To Cynthia Pearson, executive director of the National Women’s Health Network, a Washington-based advocacy group, the pelvic exam consumes time that could be better spent screening for sexually transmitted diseases or discussing important issues such as blood pressure or diet. “It isn’t an essential part of a well-woman exam,” Pearson said, “nor does it help women stay healthy.”‘
Internist Sandra Adamson Fryhofer, a past president of the American College of Physicians, tells patients the choice is theirs. “For something that’s uncomfortable and anxiety-provoking, it’s only fair for women to know what the evidence shows,” said Fryhofer, who practices in Atlanta. Half of her patients request a pelvic exam, which “takes less time than discussing it.”
At Kaiser Permanente in San Francisco, gynecologists abandoned routine pelvic exams about a decade ago, after internal studies found little benefit.
“Now that we do cervical cancer screening every three years, we leave [a decision about the pelvic exam] up to the patient, and we certainly want to see them every three years,” said Steven J. Masters, chief of obstetrics and gynecology at Kaiser. Masters said he considers the value of the pelvic exam to be “absolutely nil,” but he performs the exam if a patient requests it.

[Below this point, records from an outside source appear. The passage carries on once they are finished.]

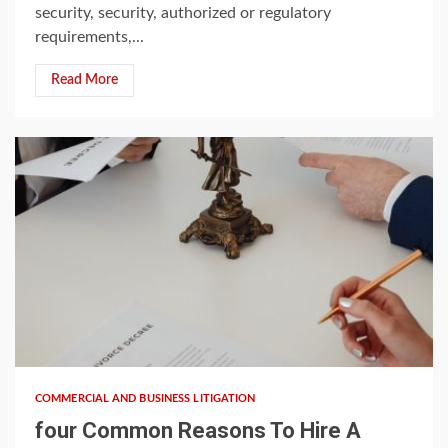
security, security, authorized or regulatory
requirements,...
Read More
4 min read
COMMERCIAL AND BUSINESS LITIGATION
four Common Reasons To Hire A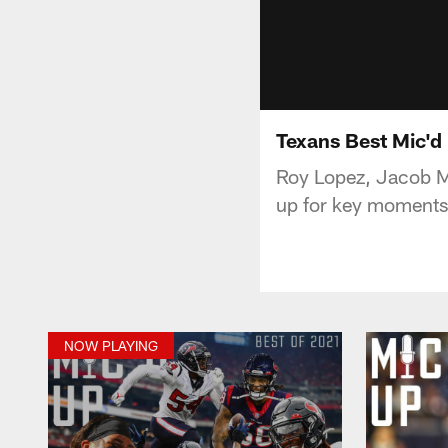
Texans Best Mic'd
Roy Lopez, Jacob M
up for key moments
NOW PLAYING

Most of his patients, he said, are “delighted” to skip it. “This isn’t about saving money at all, but about doing things based on outcomes rather than habit.”
But ACOG’s Levy said she believes the pelvic exam can be a bonding experience. “It opens the door and is a time of intimacy between the patient and care provider,” encouraging patients to discuss sexual concerns, urinary incontinence and other issues they might otherwise avoid.
Norsigian of “Our Bodies Ourselves” said it behooves consumers to make an informed choice. “Women should not be bullied by their doctors” into having an exam, but should make the decision that best suits their circumstances, she said. “Medicine is often slow to change, particularly in this field.”